Mme Hamel a finalement opté pour la danse à clochettes. C'est la spiritualité de cette danse qui l'a conquise. « Le son des clochettes quand on danse, c'est un son de guérison. Puis, il y a des chants et des bruits de tambours qui sont en lien avec ça. Il y a des gens qui peuvent demander de se faire guérir tant physiquement que spirituellement dans des pow-wow. C'est très puissant comme danse », estime-t-elle.

Les femmes adultes portent le régalia, un habit traditionnel incluant la robe qui comporte 365 clochettes, soit une pour chaque jour de l'année. La tradition veut qu'elles soient installées pendant un an avec une prière pour chacune. Pour les enfants, environ une centaine de clochettes sont apposées, en partie pour éviter que ce soit trop lourd, mais aussi pour des considérations spirituelles. « Ils n'ont pas toute la responsabilité que l'adulte a par rapport aux prières.

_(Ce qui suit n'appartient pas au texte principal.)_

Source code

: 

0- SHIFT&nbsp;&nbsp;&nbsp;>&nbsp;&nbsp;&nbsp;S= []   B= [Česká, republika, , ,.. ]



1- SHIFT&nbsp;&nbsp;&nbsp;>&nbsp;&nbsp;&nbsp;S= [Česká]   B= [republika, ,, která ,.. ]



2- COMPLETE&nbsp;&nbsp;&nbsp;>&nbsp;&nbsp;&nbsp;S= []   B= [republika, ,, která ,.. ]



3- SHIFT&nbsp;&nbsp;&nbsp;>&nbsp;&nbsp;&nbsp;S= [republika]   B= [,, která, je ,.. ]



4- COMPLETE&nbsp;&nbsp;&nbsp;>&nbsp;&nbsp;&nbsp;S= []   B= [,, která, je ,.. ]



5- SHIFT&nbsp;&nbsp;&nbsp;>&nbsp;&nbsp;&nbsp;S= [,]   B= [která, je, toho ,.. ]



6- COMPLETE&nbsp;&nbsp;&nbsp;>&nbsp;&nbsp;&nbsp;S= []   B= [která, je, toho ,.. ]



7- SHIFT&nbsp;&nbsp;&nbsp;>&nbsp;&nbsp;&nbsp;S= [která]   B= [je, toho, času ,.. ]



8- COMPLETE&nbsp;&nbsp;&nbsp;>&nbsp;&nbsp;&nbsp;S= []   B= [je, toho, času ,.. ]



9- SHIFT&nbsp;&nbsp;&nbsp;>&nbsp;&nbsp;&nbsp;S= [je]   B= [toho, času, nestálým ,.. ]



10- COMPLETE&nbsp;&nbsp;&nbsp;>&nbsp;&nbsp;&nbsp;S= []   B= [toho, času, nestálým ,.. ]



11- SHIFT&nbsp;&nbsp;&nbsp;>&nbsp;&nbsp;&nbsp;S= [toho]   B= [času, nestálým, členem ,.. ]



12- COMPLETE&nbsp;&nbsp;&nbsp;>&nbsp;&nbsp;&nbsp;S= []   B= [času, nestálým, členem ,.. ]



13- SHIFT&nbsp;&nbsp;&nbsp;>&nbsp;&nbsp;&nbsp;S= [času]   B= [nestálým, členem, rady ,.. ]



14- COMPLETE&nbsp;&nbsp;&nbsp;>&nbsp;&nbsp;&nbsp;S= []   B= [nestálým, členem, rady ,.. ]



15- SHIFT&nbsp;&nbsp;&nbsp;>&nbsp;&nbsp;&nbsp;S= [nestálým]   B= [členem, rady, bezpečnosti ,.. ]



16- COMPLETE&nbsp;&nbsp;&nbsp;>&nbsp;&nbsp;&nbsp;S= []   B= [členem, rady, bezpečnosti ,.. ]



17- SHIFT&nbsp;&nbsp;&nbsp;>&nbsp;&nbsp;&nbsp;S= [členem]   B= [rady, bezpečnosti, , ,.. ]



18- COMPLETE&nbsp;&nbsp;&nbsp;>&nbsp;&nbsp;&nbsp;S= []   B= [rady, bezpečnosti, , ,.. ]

Bien souvent, dans les danses de guérison, on va leur demander de ne pas les faire, parce que ça peut être trop intense pour eux », explique la mère de famille.

Transmettre la culture

Les Hamel-Roy participeront à sept pow-wow durant la saison estivale. C'est le nombre idéal, selon Lyliane Hamel-Roy. La jeune fille s'illustre lors de ces événements par ses habiletés en danse. « Moi, je tourne. D'ailleurs, ma cousine veut que je lui montre comment danser comme moi », relate l'enfant de 10 ans.

Même si son père n'est pas autochtone, Martin Roy tenait à ce que ses enfants, Akian et Lyliane, apprennent la culture autochtone. « Je trouve que c'est important pour mes enfants d'apprendre leur culture et de vivre cela. » Lors des longues danses, il s'assure que sa conjointe et ses enfants ont assez de nourriture ou d'eau. « Il est aussi là pour nous soutenir moralement. Des fois, c'est très difficile et très demandant. Il fait chaud », raconte Mme Hamel.

Pour le couple, les pow-wow sont la meilleure façon de faire connecter leurs jeunes à leur culture. « L'enfant ne peut pas s'identifier à ça à travers les livres, mais en partageant, en participant, ils apprennent beaucoup plus dans les pow-wow », conclut Mme Hamel.